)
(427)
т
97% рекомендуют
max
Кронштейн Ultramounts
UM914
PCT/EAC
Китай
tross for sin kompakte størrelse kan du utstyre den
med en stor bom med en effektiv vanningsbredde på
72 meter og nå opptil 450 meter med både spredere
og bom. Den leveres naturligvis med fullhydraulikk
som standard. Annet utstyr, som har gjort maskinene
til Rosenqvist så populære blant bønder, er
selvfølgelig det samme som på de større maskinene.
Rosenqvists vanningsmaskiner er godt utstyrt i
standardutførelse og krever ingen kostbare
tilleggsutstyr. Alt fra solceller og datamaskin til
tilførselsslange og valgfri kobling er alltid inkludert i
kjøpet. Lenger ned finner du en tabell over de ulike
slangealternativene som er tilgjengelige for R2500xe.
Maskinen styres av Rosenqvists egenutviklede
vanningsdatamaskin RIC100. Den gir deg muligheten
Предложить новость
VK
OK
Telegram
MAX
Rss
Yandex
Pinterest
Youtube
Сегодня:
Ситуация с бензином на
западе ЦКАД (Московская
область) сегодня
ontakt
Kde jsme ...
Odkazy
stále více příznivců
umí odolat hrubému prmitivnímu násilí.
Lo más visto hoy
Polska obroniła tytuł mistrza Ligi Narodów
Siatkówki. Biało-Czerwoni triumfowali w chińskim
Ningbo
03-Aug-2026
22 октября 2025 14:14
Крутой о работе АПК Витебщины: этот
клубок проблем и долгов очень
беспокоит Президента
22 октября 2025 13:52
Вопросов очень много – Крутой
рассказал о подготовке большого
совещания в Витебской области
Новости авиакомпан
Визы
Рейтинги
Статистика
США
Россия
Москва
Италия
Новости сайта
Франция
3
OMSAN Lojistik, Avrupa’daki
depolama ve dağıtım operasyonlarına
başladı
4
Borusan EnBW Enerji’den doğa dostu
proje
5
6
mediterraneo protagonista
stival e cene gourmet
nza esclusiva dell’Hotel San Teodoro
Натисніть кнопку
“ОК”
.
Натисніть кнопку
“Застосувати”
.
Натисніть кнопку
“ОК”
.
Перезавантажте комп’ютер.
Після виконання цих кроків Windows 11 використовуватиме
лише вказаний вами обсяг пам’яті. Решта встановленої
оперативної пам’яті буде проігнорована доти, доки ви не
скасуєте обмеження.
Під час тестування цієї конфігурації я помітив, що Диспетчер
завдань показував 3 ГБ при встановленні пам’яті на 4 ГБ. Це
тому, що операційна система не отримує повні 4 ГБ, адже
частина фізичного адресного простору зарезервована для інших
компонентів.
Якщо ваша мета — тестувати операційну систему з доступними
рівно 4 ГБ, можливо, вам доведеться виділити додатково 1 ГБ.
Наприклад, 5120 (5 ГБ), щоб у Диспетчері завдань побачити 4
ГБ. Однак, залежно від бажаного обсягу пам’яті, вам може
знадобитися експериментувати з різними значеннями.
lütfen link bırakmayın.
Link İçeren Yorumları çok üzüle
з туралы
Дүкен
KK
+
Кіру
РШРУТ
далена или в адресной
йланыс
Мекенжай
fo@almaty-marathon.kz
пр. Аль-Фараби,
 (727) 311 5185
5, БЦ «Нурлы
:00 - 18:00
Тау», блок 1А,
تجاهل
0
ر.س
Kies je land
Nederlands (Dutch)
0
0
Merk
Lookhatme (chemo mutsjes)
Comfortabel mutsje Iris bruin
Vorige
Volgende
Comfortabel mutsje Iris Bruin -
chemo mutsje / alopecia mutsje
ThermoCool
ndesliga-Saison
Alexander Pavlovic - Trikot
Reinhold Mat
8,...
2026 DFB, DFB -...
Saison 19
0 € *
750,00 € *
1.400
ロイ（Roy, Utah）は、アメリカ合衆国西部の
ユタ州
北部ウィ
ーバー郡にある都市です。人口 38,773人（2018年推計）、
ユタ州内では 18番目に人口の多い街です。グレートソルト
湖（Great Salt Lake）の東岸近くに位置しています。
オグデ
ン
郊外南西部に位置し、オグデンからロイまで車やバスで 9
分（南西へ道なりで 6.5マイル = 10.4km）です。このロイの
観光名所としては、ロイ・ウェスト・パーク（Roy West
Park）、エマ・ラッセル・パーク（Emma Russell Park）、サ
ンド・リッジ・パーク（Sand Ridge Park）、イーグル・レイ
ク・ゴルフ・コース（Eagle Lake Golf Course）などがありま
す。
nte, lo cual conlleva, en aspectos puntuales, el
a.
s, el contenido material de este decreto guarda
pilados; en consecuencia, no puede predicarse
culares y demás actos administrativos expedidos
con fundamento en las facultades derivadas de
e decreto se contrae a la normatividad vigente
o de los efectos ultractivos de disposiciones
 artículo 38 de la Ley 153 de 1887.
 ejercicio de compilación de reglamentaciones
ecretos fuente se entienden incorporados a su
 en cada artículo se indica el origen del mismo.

::::::

> **Problem to solve**
Find every line above that contains the word "Крутой" and copy each one in full. Case counts.

> **Result below**
Крутой о работе АПК Витебщины: этот
Вопросов очень много – Крутой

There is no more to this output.